Marcus Livius Drusus | Reformist, Assassination, Gracchan | Britannica (original) (raw)

Marcus Livius Drusus (born c. 124 bc—died 91 bc) was the son of the tribune of 122 bc by the same name; as tribune in 91, Drusus made the last nonviolent civilian attempt to reform the government of republican Rome. Drusus began by proposing colonial and agrarian reform bills. He attempted to resolve the tensions between the senatorial order (the political class) and the equestrian order, or knights (the commercial class).

As tribune in 123–122, Gaius Sempronius Gracchus had given the right of collecting taxes to the knights and had made them the source of jurors on standing criminal courts. In 92 an honest senator, Publius Rutilius Rufus, was convicted of corruption in governing his province when in fact he had tried to control equestrian rapacity in tax collecting. Drusus came forward, as “patron of the Senate,” with a solution. Three hundred knights were to be raised to the Senate, and in the future jurors for standing criminal courts would be selected from this enlarged Senate. By this scheme, the wealthiest of the knights would become senators and the rest would lose control of the courts. Although supported by the distinguished senator Marcus Aemilius Scaurus, Drusus’s proposal did not satisfy extremists of either order, nor did it please those who stood to gain by the conflict between them, such as the general Gaius Marius.

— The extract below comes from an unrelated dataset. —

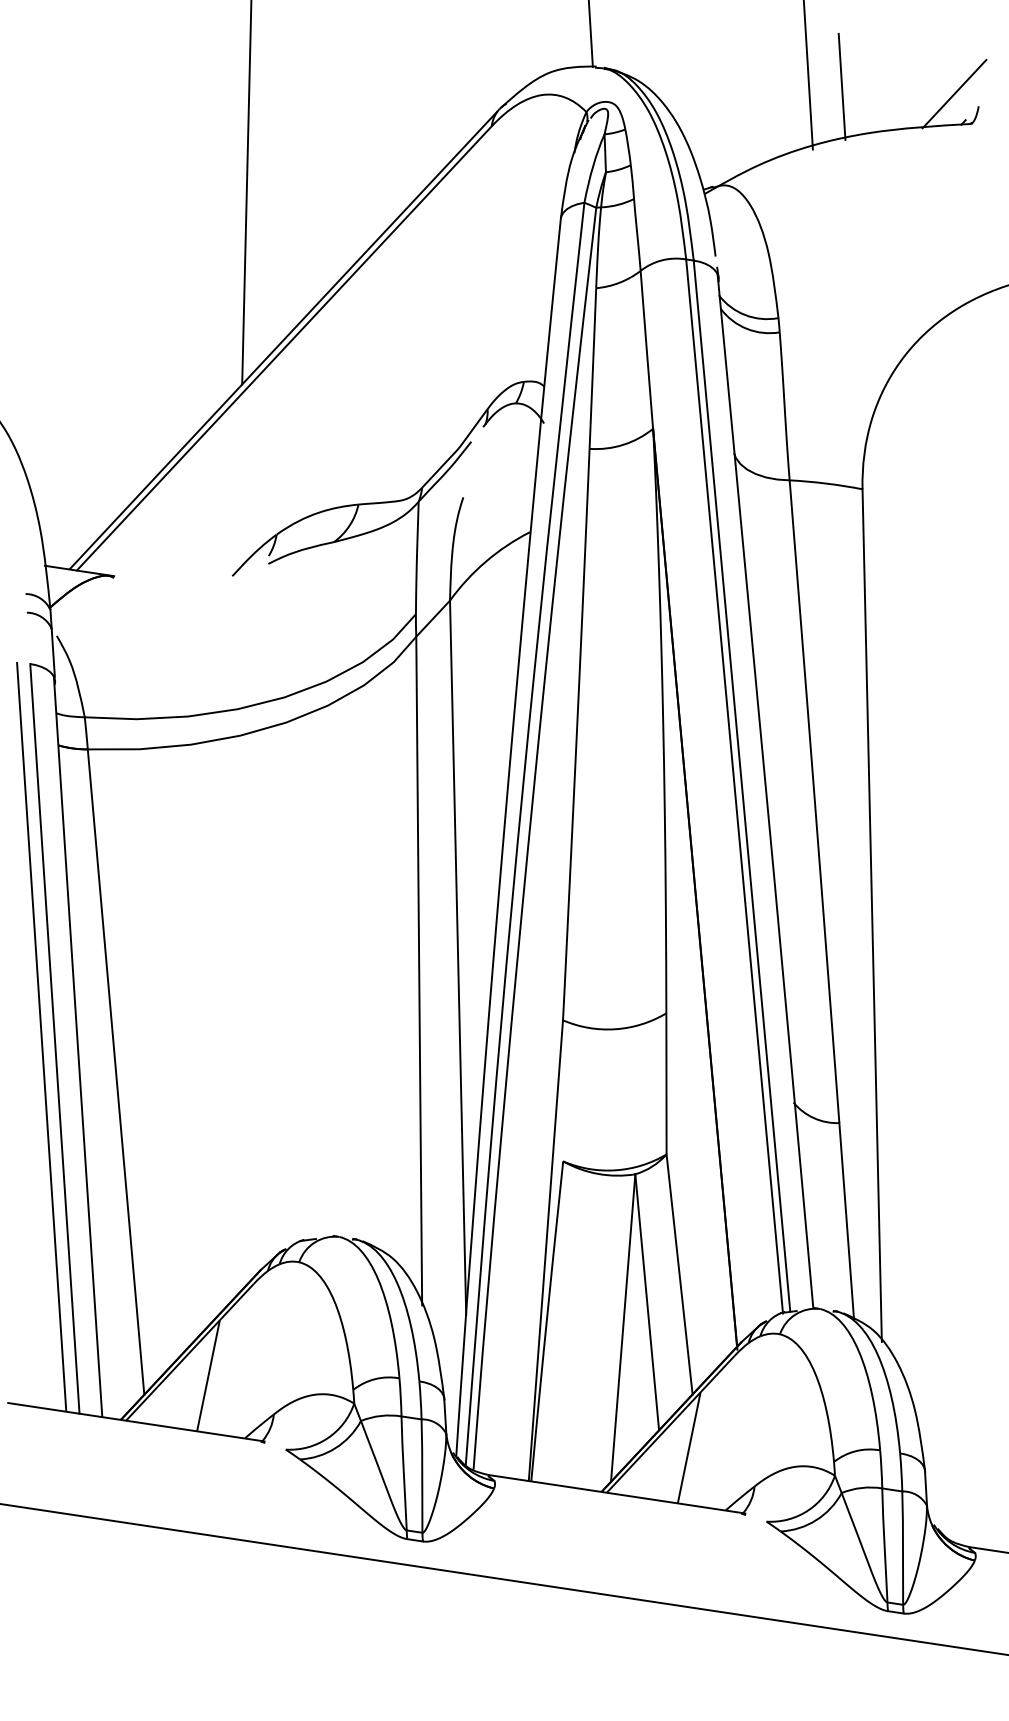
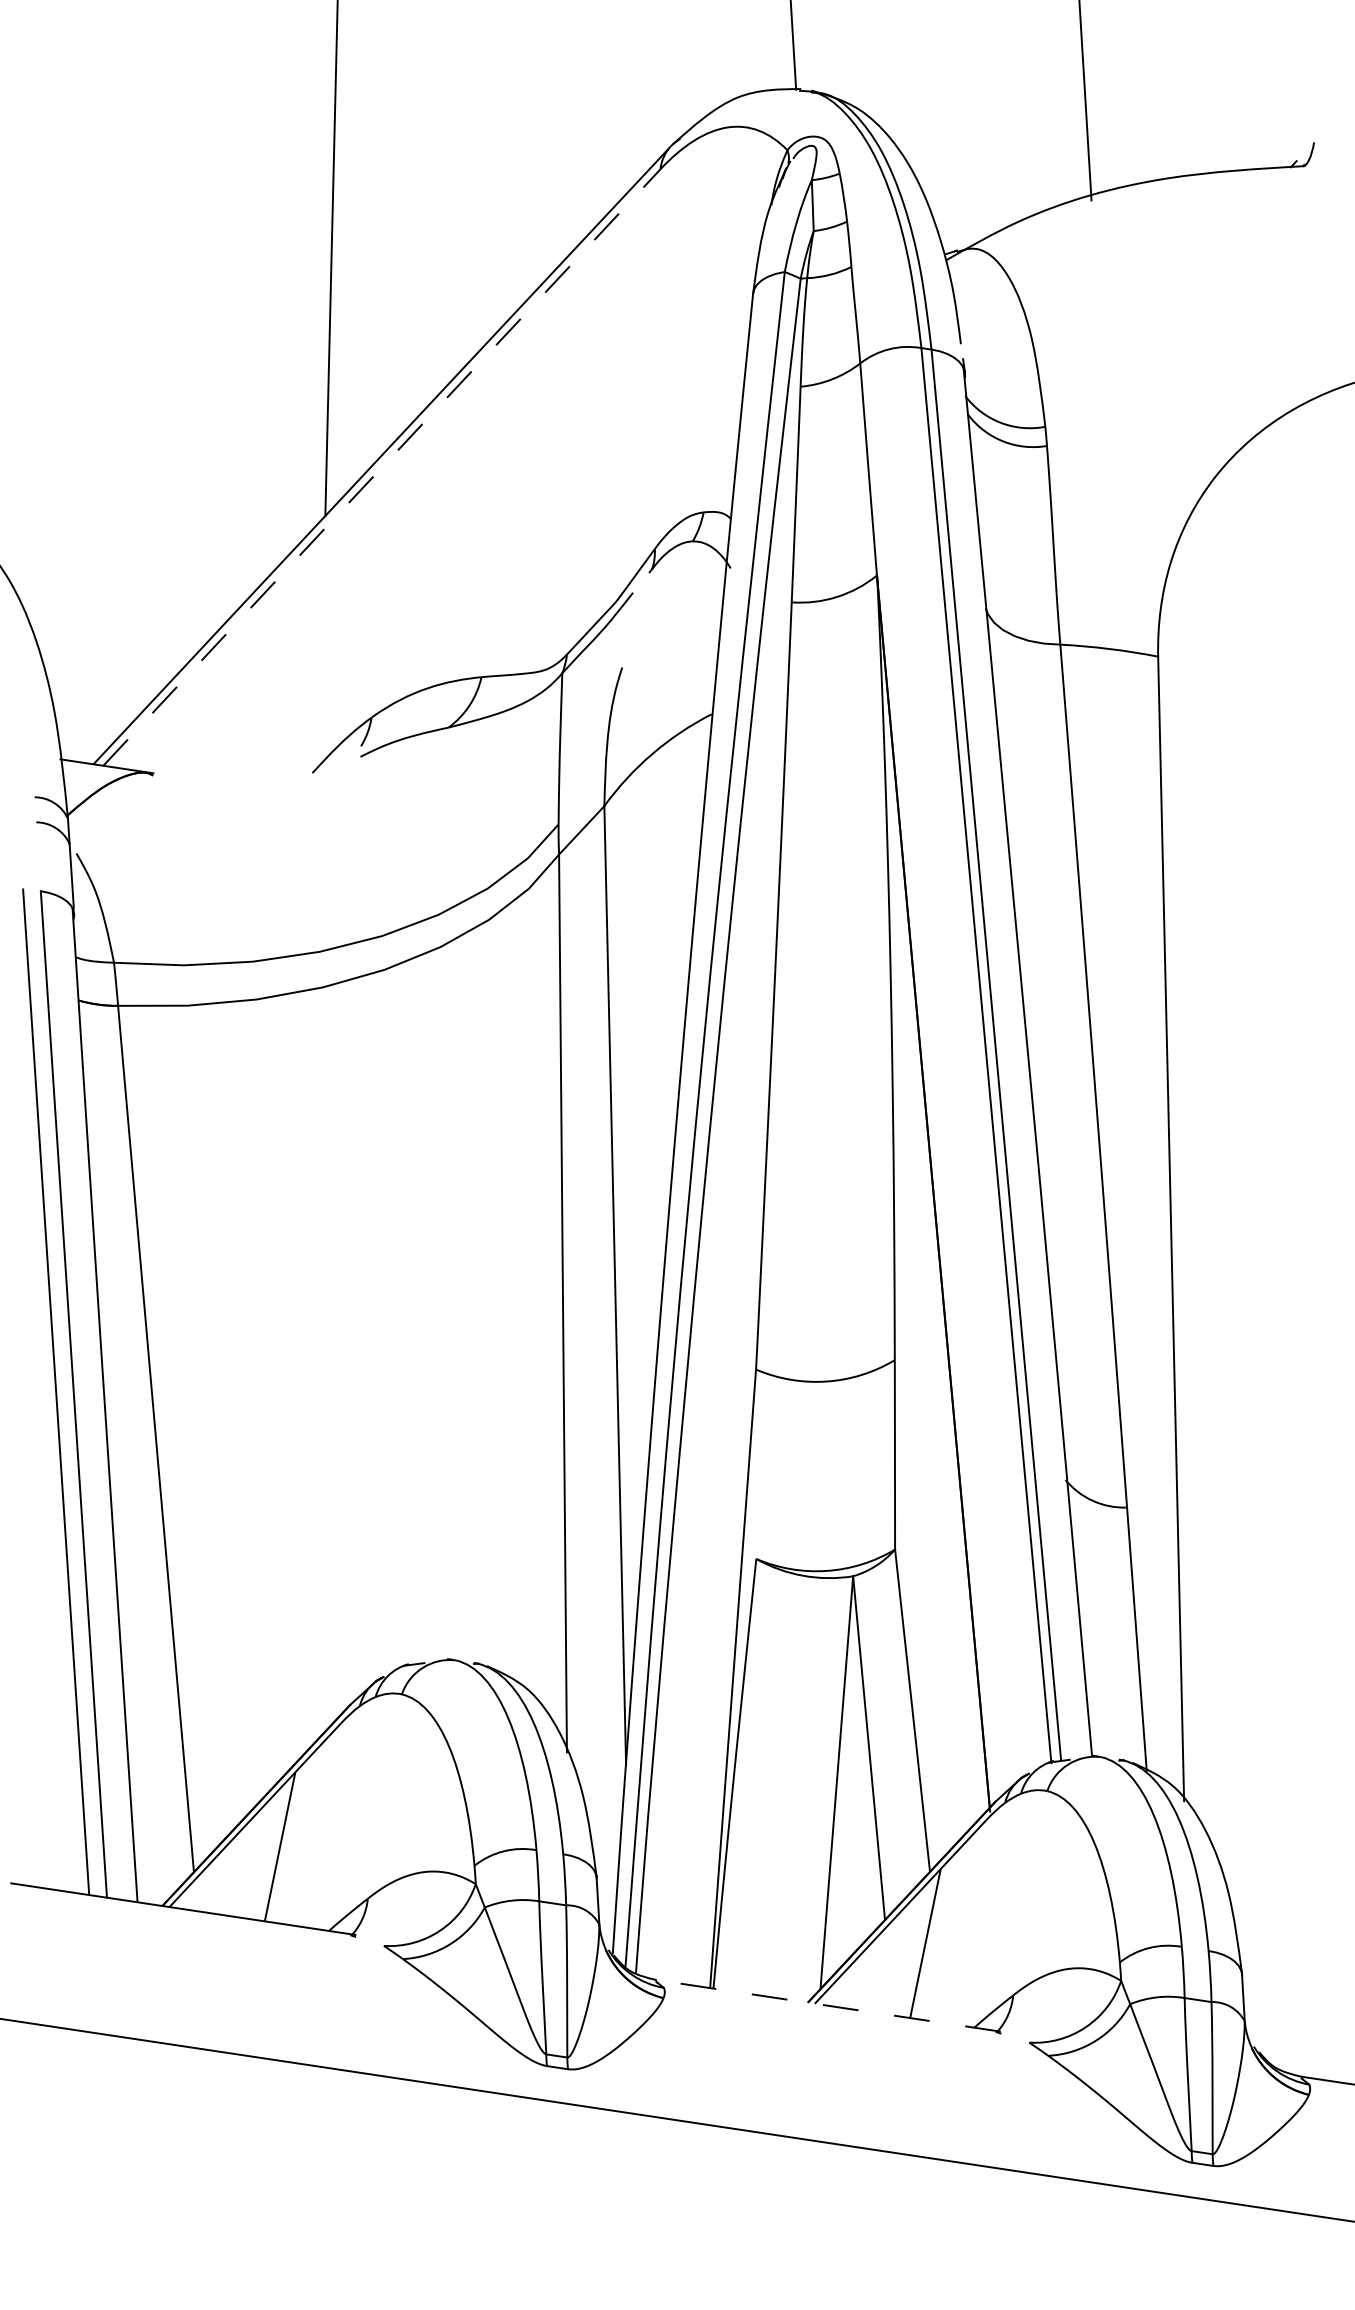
line: (841, 86) -> (1129, 115), removed
line: (954, 93) -> (1281, 125), removed
line: (284, 348) -> (382, 467), solid -> dashed
line: (617, 1494) -> (829, 2006), solid -> dashed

Opposition from all sides increased when Drusus pushed for the enfranchisement of Rome’s Italian allies. The Senate declared his legislation invalid on technical grounds. Disturbances involving Drusus’s supporters among the allies increased, and the reformer was murdered. His assassin was never discovered. The immediate consequence of his murder was the Social War (91–87), the revolt of the Italian allies.